* [練習問題]:
A) AI.govに関する記事のうち、「2025年6月、GitHub上に突如現れた」で始まる段落を、主な事実を残して箇条書きにまとめてください。
B) 記録の中で「yellow line: rotated 6」を含む行から記録の末尾までを、両端を含めて書き直してください。その際「blue」を「green」に入れ替え、ほかは変えず、画像は答えに含めないでください。

* [本文抜粋]:
- - - -

先日、米国政府内で進行していた極秘のAI導入計画「AI.gov」の詳細が、なんとGitHubに一時的に公開され、テック業界に波紋を呼んでいます。この計画は、2025年時点で再び大統領職に就いたドナルド・トランプ政権によるもので、連邦政府全体にAIを組み込み、行政の在り方を一変させることを目的としています

GitHub上に短時間だけ出現したこのプロジェクトの痕跡を、AIbase編集部が奇跡的にバックアップから復元。その詳細をもとに、今ここで私たちは「AI政府」計画の核心を、忠実かつ徹底的に紐解いていきます。


突然現れた「AI.gov」のコードベース

2025年6月、GitHub上に突如現れた「AI.gov」という名前のリポジトリ。開発元は米国総務管理局(GSA:General Services Administration)および、その技術部門である技術転換サービス(TTS:Technology Transformation Services)であることが明記されていました。

- - - -

コレクションの記録:
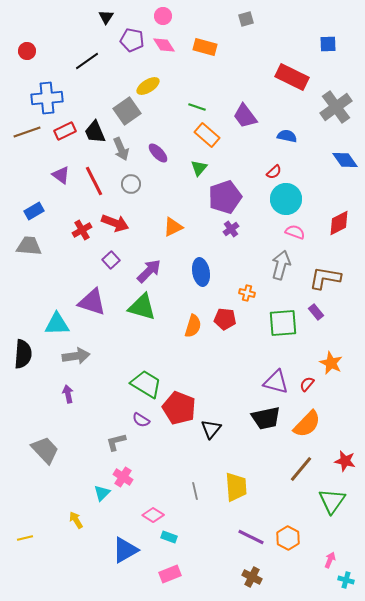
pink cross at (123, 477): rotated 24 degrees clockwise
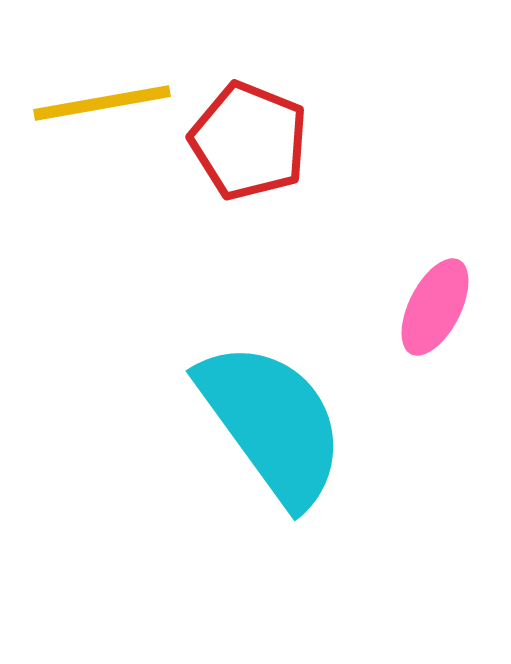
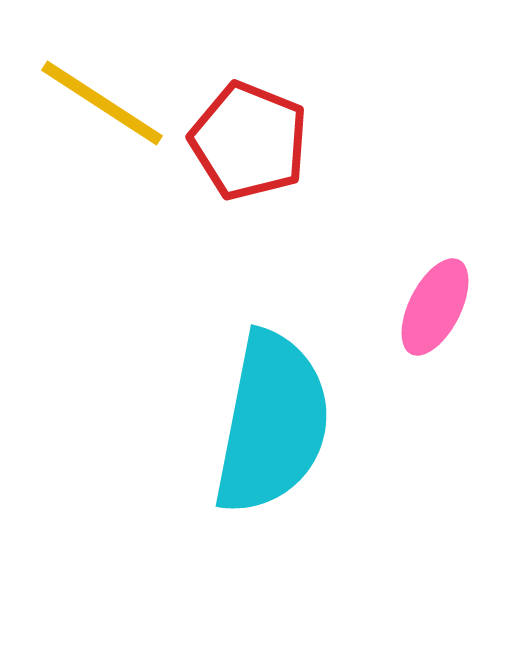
yellow line: rotated 43 degrees clockwise
cyan semicircle: rotated 47 degrees clockwise
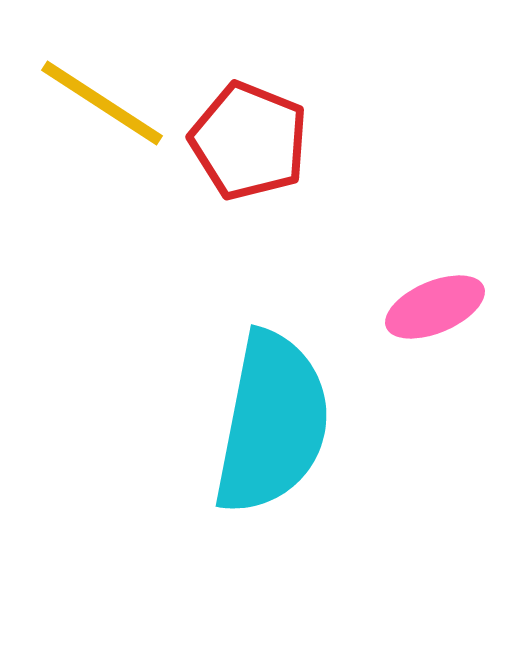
pink ellipse: rotated 40 degrees clockwise
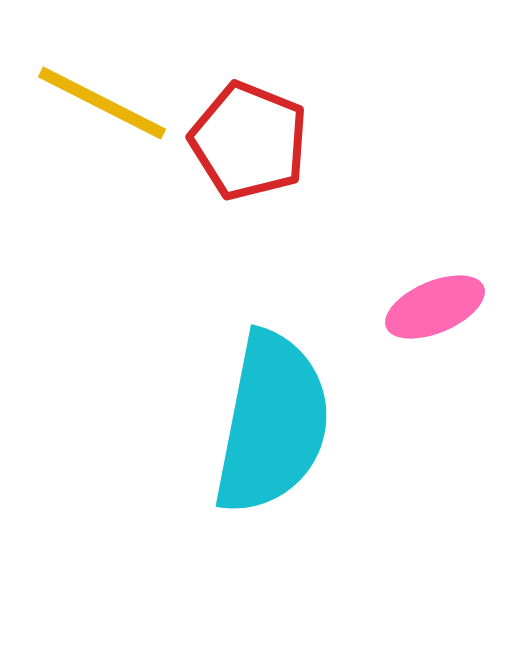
yellow line: rotated 6 degrees counterclockwise
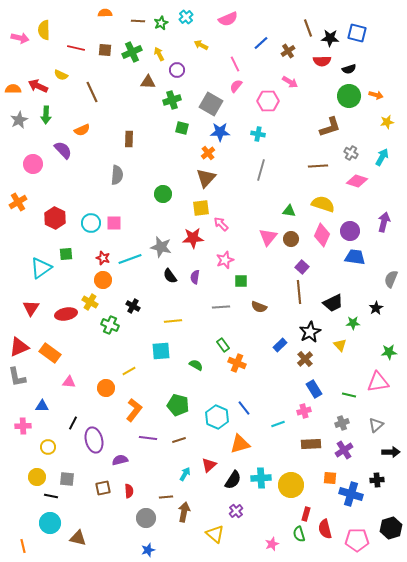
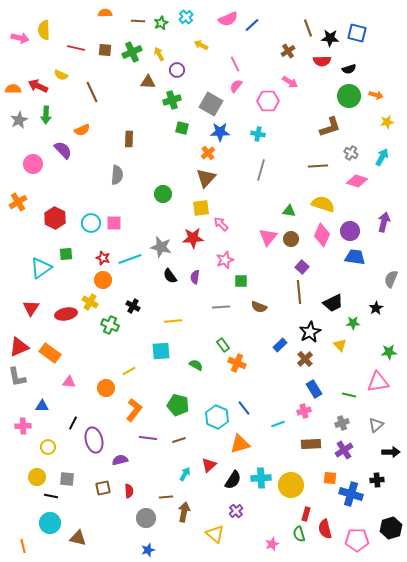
blue line at (261, 43): moved 9 px left, 18 px up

- - - -

* [解答]:
A)
・2025年6月、GitHub上に「AI.gov」という名前のリポジトリが突然現れた。
・開発元は米国総務管理局(GSA)と、その技術部門である技術転換サービス(TTS)だと明記されていた。

B)
yellow line: rotated 6 degrees counterclockwise
green line at (261, 43): moved 9 px left, 18 px up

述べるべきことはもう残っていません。